Your body usually absorbs the blood, but your doctor will want to be sure that it’s happening like it should. If the pressure in your eye goes up or if you have more bleeding, you may need to stay in the hospital.

It’s important to follow your treatment plan. This usually includes:

  • Limit eye movement. Rest in bed with the head of the bed raised as far as you can.
  • Use eye drops exactly as prescribed. Your doctor will probably give you atropine to dilate (widen) your pupil and corticosteroids to prevent scarring.
  • Protect your eye. Cover it with a shield to keep from injuring it more. You may also need to wear a patch over the shield to keep light out of your eye.
  • Watch your medications. Don’t take any medicines with aspirin. It can lead to more bleeding. Also avoid nonsteroidal medications such as naproxenibuprofen, and many arthritis drugs. You can use a mild pain reliever, such as acetaminophen, but don’t take too much. You need to know if you have eye pain. It may be related to an increase in pressure. If the pain gets worse, go back to the doctor right away.
  • Check your pressure. Your doctor will probably want to measure the pressure inside your eye every day for several days.

You may also get medicine to prevent vomiting, which can raise the pressure inside your eye.

Red blood cells that block the mesh inside your eye can sometimes raise the pressure. If your eye pressure goes up, your doctor might give you medicine such as a beta-blocker.

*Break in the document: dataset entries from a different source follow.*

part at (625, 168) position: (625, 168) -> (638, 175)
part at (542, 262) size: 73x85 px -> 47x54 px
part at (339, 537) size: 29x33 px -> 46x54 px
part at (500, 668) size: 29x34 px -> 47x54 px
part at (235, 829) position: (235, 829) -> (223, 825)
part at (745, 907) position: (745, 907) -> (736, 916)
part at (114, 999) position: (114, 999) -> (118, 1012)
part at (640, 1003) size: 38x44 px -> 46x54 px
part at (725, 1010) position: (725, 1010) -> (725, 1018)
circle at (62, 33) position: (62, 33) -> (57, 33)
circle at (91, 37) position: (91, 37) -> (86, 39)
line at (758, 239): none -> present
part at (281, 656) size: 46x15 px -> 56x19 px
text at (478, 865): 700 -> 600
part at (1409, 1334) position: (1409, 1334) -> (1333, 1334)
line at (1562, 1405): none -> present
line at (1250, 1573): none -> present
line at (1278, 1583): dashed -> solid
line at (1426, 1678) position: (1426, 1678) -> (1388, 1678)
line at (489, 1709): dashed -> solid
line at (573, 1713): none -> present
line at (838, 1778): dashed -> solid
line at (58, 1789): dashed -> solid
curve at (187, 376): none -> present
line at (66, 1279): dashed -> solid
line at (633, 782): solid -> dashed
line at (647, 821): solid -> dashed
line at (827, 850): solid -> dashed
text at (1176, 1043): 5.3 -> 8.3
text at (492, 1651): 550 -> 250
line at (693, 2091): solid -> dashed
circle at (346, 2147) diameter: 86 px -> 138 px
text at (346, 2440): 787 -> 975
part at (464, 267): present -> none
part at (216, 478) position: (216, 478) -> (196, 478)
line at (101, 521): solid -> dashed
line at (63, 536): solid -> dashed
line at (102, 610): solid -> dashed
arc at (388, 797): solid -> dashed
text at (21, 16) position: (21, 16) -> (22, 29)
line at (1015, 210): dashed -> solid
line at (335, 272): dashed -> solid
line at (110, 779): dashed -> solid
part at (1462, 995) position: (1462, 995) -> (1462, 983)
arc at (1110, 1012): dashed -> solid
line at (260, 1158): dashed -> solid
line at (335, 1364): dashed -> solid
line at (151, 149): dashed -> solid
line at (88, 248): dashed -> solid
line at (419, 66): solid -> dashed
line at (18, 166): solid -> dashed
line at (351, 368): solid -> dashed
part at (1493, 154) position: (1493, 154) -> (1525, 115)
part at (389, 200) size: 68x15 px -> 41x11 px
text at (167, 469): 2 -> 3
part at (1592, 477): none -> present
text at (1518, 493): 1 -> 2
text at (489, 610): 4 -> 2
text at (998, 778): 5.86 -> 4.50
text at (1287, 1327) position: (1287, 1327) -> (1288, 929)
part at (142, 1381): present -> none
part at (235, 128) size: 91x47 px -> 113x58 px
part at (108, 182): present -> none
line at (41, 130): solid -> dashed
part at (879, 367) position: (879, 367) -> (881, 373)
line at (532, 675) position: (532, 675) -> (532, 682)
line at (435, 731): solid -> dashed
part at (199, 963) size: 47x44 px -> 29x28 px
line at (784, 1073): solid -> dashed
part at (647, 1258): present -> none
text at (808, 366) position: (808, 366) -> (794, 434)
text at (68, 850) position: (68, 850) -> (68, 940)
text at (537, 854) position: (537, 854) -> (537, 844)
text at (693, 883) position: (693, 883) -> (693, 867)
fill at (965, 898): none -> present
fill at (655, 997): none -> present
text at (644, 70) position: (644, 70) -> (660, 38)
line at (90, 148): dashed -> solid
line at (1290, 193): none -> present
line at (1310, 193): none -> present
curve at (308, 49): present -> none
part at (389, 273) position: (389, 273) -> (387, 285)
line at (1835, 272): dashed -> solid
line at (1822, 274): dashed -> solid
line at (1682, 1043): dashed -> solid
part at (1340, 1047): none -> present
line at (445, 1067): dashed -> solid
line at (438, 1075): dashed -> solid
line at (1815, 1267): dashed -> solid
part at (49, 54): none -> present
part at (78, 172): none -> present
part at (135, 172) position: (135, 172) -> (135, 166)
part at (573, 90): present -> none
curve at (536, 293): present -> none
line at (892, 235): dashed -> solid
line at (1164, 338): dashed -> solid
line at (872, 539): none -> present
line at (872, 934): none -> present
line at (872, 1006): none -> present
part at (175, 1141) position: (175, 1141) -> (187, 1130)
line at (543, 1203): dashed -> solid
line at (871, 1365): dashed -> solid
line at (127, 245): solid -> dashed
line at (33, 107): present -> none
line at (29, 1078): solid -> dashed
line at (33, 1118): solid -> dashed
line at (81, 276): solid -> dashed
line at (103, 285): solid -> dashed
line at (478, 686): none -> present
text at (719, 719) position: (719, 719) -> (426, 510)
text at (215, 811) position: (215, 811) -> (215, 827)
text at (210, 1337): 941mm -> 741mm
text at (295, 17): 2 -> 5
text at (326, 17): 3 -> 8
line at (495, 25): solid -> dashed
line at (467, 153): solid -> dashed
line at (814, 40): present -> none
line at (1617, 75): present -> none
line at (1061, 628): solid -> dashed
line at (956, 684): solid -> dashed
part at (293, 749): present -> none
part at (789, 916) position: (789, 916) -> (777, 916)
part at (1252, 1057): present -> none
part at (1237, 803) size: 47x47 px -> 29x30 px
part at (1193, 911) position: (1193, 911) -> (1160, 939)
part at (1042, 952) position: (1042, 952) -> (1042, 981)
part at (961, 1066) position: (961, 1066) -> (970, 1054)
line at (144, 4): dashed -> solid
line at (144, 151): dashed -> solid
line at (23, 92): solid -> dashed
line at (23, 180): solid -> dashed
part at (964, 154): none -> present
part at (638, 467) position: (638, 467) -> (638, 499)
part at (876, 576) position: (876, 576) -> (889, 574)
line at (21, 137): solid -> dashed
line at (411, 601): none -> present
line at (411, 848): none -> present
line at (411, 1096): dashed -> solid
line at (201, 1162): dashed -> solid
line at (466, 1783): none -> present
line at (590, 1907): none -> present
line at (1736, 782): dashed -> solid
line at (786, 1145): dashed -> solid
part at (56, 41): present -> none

Children and older people may not be able to follow the home treatment plan. They and people who have complications could need to stay in the hospital.

Depending on your case and your other medical conditions, you might need surgery.

Follow-up care

If you’ve been in the hospital for a hyphema, wear an eye shield for 2 weeks. You’ll need more eye exams for at least 2 to 4 weeks. Also, avoid difficult activities for at least 2 weeks.

 

A serious eye injury can raise your risk of glaucoma. Your doctor should check for it every year.

Other complications of a hyphema include:

  • Damage to your optic nerve
  • A stained cornea
  • Permanent vision loss

 

A hyphema can happen any time you injure your eye. Wear protective goggles when you take part in a sport or activity that could lead to eye injury.